My mind had been racing and I felt the strength that night of the freedom of having God’s spirit as I experienced the prayer of a fellow member of this church. After watching Chariots of Fire I reread Ezekiel, and I realized that is what is meant by prophesying to the dry bones. That means speaking the word of God and the hope of God to someone in a dry place. We all can do that. That is what we do when we pray with and for each other. So late that night, I prayed a prayer of gratitude for the member who had prayed hope for me and I slept soundly.
God wants us to be alive in the spirit, not dead as dry bones.
John the Baptist said of Jesus “In him was life and his life was the light of all people. Christ came to be “the way the truth and the life.”
John tells us “God so loved the world that he gave his only son that whoever believes in him shall not perish but have eternal life.”
Eternal life which begins now in what Jesus calls the abundant life.
God’s purpose for us is abundant life.
We were meant to be full of God’s spirit. Our life in faith, in the church, at Bradley Hills, as we come back to fall, is to be alive. To be filled with Christ means to be alive.
If we are feeling dull or downbeat, sleepy or sleepless, hollow or hurting, like the house of Israel we are to remember God’s vision for us is to be alive in our God. And from that to have hope.
Last weekend, I flew to Wyoming last weekend to officiate the wedding of the couple who disagreed about the elephants. Wild fires were all around. It hadn’t rained for weeks. It was dry. Very, very dry. I flew in Sunday night. The wedding was Monday. Monday morning, I hiked with the groom. An alpinist. It was high altitude and hot and my body and bones felt dry. I was tired by the wedding ceremony.
We started the wedding and it started to rain. Usually at outdoor weddings rain is not welcome. But when it hasn’t rained for a long time and all is dry it was welcome and good luck for the couple. Water from above and around for dry bones.
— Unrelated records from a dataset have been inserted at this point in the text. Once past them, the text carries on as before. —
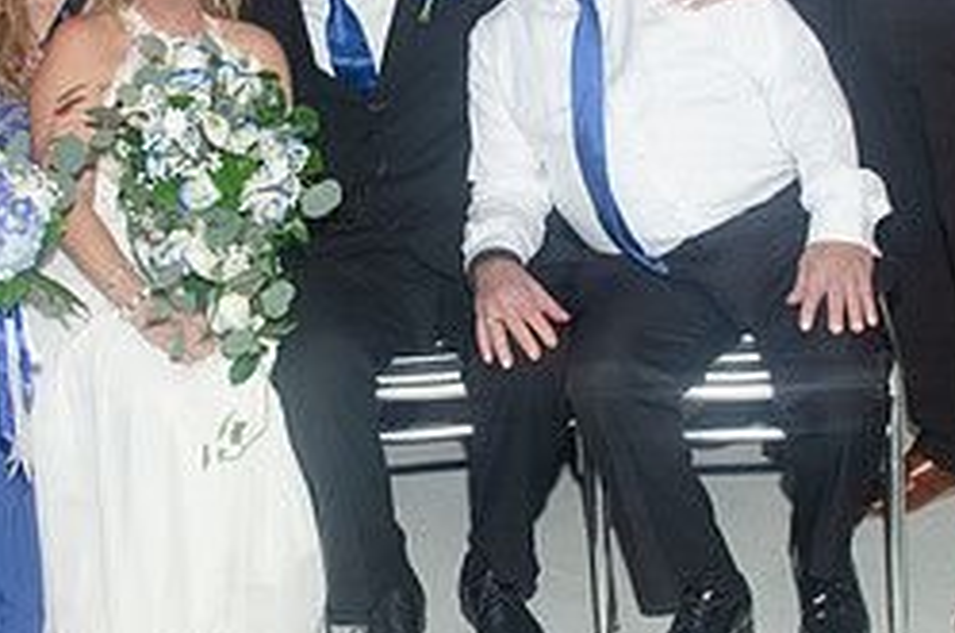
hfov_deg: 31.9
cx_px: 468
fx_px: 1668
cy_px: 107
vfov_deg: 21.2
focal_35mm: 63
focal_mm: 18
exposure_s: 1/100
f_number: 5.6
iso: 400
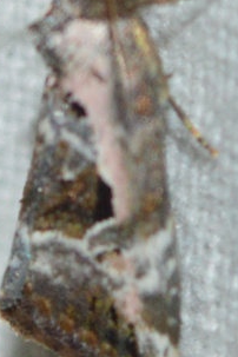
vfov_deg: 11.8
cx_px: 104
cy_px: 189
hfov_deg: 7.9
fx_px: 1726
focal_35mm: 174
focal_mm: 55
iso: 500
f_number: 5.6
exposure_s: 1/60
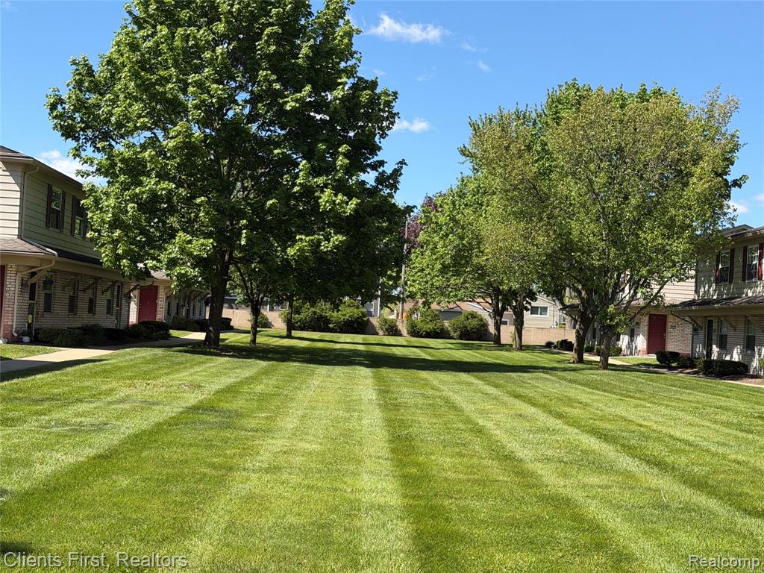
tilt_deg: +2.2
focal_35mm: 48
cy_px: 286
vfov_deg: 30.3
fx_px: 1059
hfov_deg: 39.7
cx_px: 382
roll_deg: -3.1
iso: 64
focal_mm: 6.76
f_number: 1.78
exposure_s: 1/2667
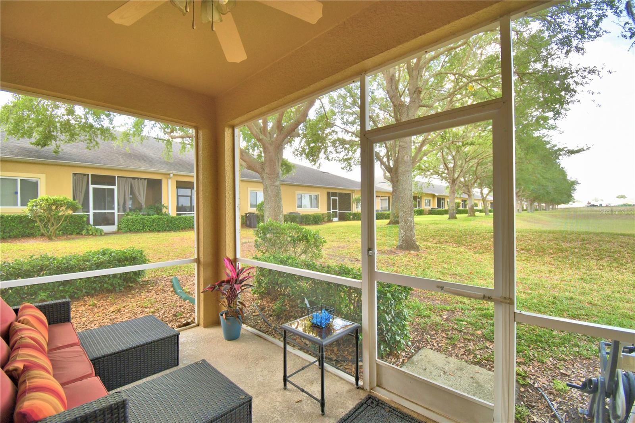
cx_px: 318
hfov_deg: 100.4
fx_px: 265
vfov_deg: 77.3
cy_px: 212
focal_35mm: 15
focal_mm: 10
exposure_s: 1/125
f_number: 4.5
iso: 280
As we looked out over the valley of Jackson and the rain streaked down, our bones came alive. And we celebrated in hope for the future of the couple. This couple was not very religious, but I realized that hope can meet us wherever we are. And like Ezekiel, I felt most alive in my preaching hope to this couple.
Can these bones live? As fall comes, perhaps you’ll remember who you are in faith. Who you are at play. Who you are in prayer. Who you are in planning for your future. Who you are in prophesying to someone who needs you. Who you are in planting a seed for someone for the future.
Let us remember that God comes to us and through us to give life. Let us remember that God is the one who re-members us, pulls us together as a family of faith and gives us hope for our future.
For as Easter people for whom Christ was dead and now is alive, there is a Pentecost spirit and living water flowing through us, waiting to be rediscovered. For we just know that in our bones. Amen.